§ EXCERPT:
============================================================

ANTHON, Iowa (KCAU) — You might’ve heard about Japanese Kobe beef, or Wagyu, but right here in Siouxland, the Feddersens in Anthon, Iowa are growing the best tasting Wagyu beef in the United States.
It starts every day around 6 A.M.
“You want 3/4 of the animals to come up. Walk up to the bunk and eat, we don’t want them to rush and pile up. Go up, check the pens, make sure every animal is walking. Makes sure there’s water in the water tank. And then make sure the bunk’s completely empty. Clean water makes them consume more. If you don’t have clean water, you’ll see the consumption on their feed go down,” said Brad Feddersen, of Feddersen USA Wagyu.
It’s the attention to detail and making sure the feeding process is at the same time, in the same way, every day that makes these cows so happy and healthy.
“Consistency is probably the number one thing for any animal. Same time, every day. No matter if it rains, snows … if it snows, you better get up and move the snow. Doesn’t matter if it’s 3 o’clock in the morning. Make sure the snow is moved. Get those cattle fed at 6 or 7 o’clock,” said Fedderson.

============================================================

§ BRIEF:
In the article on Wagyu beef, what does Brad Feddersen call the number one thing for any animal?

============================================================

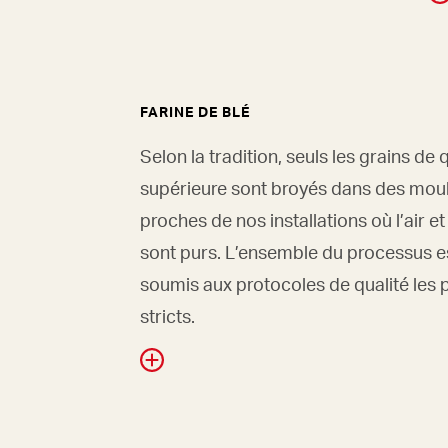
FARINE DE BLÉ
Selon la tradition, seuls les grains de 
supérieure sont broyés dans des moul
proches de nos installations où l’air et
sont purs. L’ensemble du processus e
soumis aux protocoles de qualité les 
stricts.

============================================================

§ RESPONSE AREA:
Consistency.